In his January speech regarding the NSA’s surveillance activities, President Obama called for an end to the controversial metadata collection program “as it currently exists.” Vague as it is, that statement did signal that the administration would attempt to reshape the NSA’s activities for the better.
However, Obama’s statement didn’t make a crucial distinction: whether or not the US government still believes that metadata is anonymous, and thus not harmful to collect—whether bulk records are stored with the government, as is the case now, or with a third party, as an Obama-appointed review group suggested.
The reason the NSA was allowed to collect millions of phone records in bulk (andshare it with agencies like the FBI) was the ruling that metadata is anonymous, and thus can be stored on servers without consequence to its owners until a suspect pops up. The only problem with that logic is that metadata is absolutely not anonymous at all.
In January, I wrote about the MetaPhone project being run by Jonathan Mayer and Patrick Mutchler of the Stanford Security Lab. Via an opt-in app, MetaPhone scrapes metadata from users’ phones, which the research duo then used to map user connections and, more importantly, put names to the phone numbers in users’ phones. The early results were simple: Adding a name to anonymous metadata is a Google away.
Yesterday, Mayer and Mutchler published an update that hammers home just how concerning metadata connections can be that’s the result of further refinement of their metadata-identifying program.
“We’ve been able to build upon our prior work, so in that sense, we’ve been getting better at analyzing phone metadata,” Mayer said in an email. “We’re still just a pair of grad students, though.”
The NSA has offered a number of factual defenses for its phone metadata program. They don’t appear to hold up.
Their method to gleaning info is simple: They gleaned 33,688 unique numbers from the call records of 546 study participants, and cross-referenced them with Yelp and Google Places. With that work alone, they were able to identify 6,107 (18 percent) of those numbers.

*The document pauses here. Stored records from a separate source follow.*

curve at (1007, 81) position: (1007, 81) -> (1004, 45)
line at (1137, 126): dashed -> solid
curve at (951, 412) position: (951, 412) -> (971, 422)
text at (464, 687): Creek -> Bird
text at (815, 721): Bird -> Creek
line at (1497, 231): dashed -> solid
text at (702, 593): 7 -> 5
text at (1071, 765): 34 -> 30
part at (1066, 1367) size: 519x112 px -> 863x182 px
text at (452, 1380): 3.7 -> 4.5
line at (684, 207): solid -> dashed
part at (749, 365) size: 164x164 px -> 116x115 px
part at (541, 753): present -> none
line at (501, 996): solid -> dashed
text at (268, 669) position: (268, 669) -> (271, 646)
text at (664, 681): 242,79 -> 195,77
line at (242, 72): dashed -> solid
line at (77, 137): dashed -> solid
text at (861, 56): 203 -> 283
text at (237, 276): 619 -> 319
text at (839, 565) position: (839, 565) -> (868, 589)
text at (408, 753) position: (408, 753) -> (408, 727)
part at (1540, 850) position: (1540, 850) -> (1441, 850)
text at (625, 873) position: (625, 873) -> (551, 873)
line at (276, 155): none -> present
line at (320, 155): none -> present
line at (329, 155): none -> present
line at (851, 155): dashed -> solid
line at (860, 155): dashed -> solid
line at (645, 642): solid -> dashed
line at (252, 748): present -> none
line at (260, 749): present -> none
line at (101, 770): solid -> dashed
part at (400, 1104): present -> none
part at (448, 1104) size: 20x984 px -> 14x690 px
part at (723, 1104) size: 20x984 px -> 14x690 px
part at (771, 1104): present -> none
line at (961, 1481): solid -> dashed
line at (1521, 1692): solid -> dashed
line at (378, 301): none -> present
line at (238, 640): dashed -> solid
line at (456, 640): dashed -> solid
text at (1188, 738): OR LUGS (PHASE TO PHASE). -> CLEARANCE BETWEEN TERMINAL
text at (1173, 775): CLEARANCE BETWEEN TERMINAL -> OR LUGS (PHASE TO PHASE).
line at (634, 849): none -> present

Those records included medical establishments, religious organizations, firearms retailers, adult establishments, weed dispensaries, and anything else you can think of. As the researchers write:
Participants had calls with Alcoholics Anonymous, gun stores, NARAL Pro-Choice, labor unions, divorce lawyers, sexually transmitted disease clinics, a Canadian import pharmacy, strip clubs, and much more. This was not a hypothetical parade of horribles. These were simple inferences, about real phone users, that could trivially be made on a large scale.
And by mapping those numbers with their frequency, they were able to infer incredibly detailed private information. For example, one study participant (or someone close to him or her) appears to be dealing with major health issues:
Participant A communicated with multiple local neurology groups, a specialty pharmacy, a rare condition management service, and a hotline for a pharmaceutical used solely to treat relapsing multiple sclerosis.
Another sound like he or she is getting ready to start a new weed growing operation:
In a span of three weeks, Participant D contacted a home improvement store, locksmiths, a hydroponics dealer, and a head shop.
Remember, these inferences are solely based on phone metadata, which includes phone numbers and call time. Phone metadata is an extremely powerful tool—the NSA wouldn’t be so dedicated to collecting it if it wasn’t—and it’s absolutely, unequivocally isn’t anonymous. As the researchers write, it’s “unambiguously sensitive, even in a small population and over a short time window.”
I asked Mayer if there was anything he’s seen that people could do to limit the usability of their metadata. The answer was pretty simpe: Unless you stop making calls, there’s nothing you can do. “Not really,” he said. “For all the advancement in information technology, Americans still live much of their lives by phone.”
The entire MetaPhone post is worth a read if you’re interested in the full results; they’re uniformly eye-opening. And remember, this is just a pair of researchers cross-referencing phone numbers with two directories. The NSA collects billions of public interactions to develop their social maps, which makes metadata even more sensitive.
It’s clear that metadata isn’t anonymous, then the legal argument for its collection is no longer valid, which would make the NSA’s metadata programs illegal, as a federal review board found. Never mind the fact that the NSA collects hundreds of millions of texts a day and every other shocking headline; what’s truly stunning is that one of the NSA’s core programs is based on a complete falsehood.
“The NSA has offered a number of factual defenses for its phone metadata program—there’s only authority to look at a little, there aren’t names, it’s not sensitive,” Mayer said. “Our research has attempted to assess those factual claims with scientific rigor. They don’t appear to hold up.”